To be honest I don’t think its wrong at all to feel that way. Discernment happens in different ways. Sometimes it’s more clear. My main fear is also family and though I’ve had opportunities to date that I rejected, I’m very happy at the idea of consecrated life. I feel that is where I would be happy - when I belong fully to God. Others feel that way too, including numerous Saints, you’re not the only one 🙂 maybe giving up relationships etc is talked about more but it doesn’t mean everyone has a huge struggle with leaving things in the world. For some its hardest leaving fily. God bless you 🙂
 
There are some who feel strongly about there call from the outset, while others are less certain to start with but grow in certainty as they progress. regardless though, there is no such thing as absolute certainty; doubts are a common - even natural - part of the priesthood discernment process and, if anything, are a sign of healthy discernment. Still, discernment is an ongoing process right up to and, in a sense, after ordination.

A priest also needs to be comfortable with the secular world and even, in a way, at home with it. Priesthood, be it diocesan or religious, isn’t an escape from the secular world. Granted, those called to priesthood are called to give up their ordinary lives as well as traditional attachments to the secular world (wife, career, family, money, etc) but this is not a call to reject the things so much as it is one to seek something more. They remain in the world, even if not a part of it in the same way as others. To put it another way, he is a father, albeit to his spiritual family rather than a biological one; he is also a worker, labouring in the service of his superior or bishop; and he need to be able to comfortably enjoy mature and appropriate relationships with women - who are of course a significant percentage of his flock. For a priest to reject the world is to reject those who remain in it - that is, the very people they are called to serve. As Thomas Merton said, trying to escape from the world in a purely negative fashion leads not to truth and to God, but only to a private illusion - pious thought it may be.

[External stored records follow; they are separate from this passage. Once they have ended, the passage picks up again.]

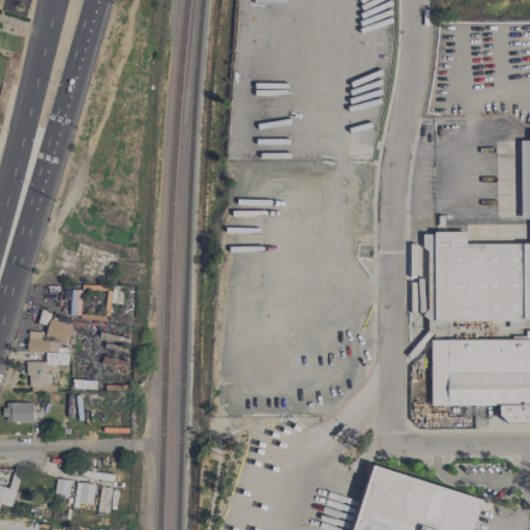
[(529,321),(529,141),(519,141),(521,221),(529,219),(529,243),(465,245),(465,232),(421,233),(421,249),(425,251),(427,301),(422,318),(427,319),(428,333),(433,334),(432,341),(464,340),(466,333),(465,332),(463,333),(452,329),(452,322),(507,321),(507,328),(523,328),(523,322),(529,321)]
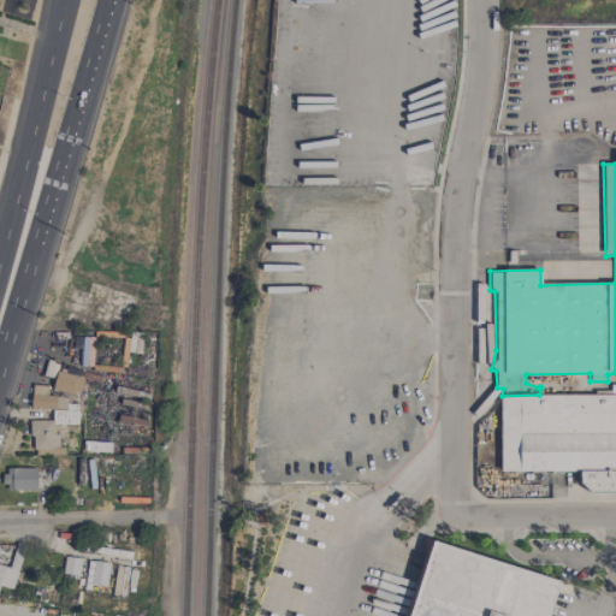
[(78,397),(84,378),(57,371),(52,390),(78,397)]
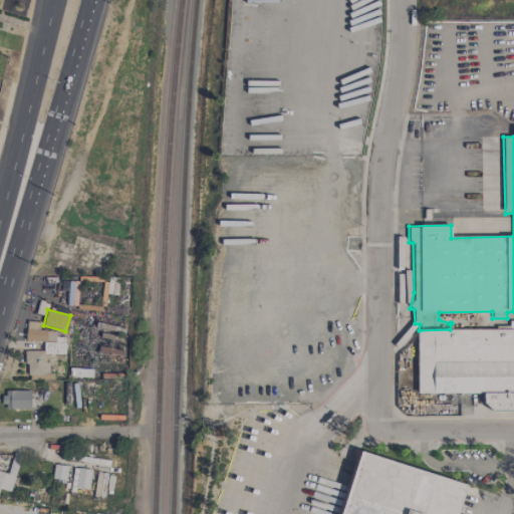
[(513,329),(417,330),(418,394),(485,394),(485,412),(513,411),(513,329)]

I think a priest shouldn’t run from the people he serves and their lives, but wanting to live for God alone and not caught up in worldly pursuits is very similar to how some Saint priests felt as their call - like St Alphonsus. Of course in all things we need to seek God’s Will.
 
I’d be weary about what vocation directors say. I went to speak to one about becoming a consecrated virgin. He told me that I was much too young to be thinking of any such thing (I was 26 at the time) and that I should be out dating.

I told my spiritual director what he said and he was none too thrilled.
Wow 😦 dating while feeling a call is a Very easy way to lose ones vocation. Its not like CVs are those who “never found someone” like it’s some consolation prize. However the VDs I’ve spoken to have been great!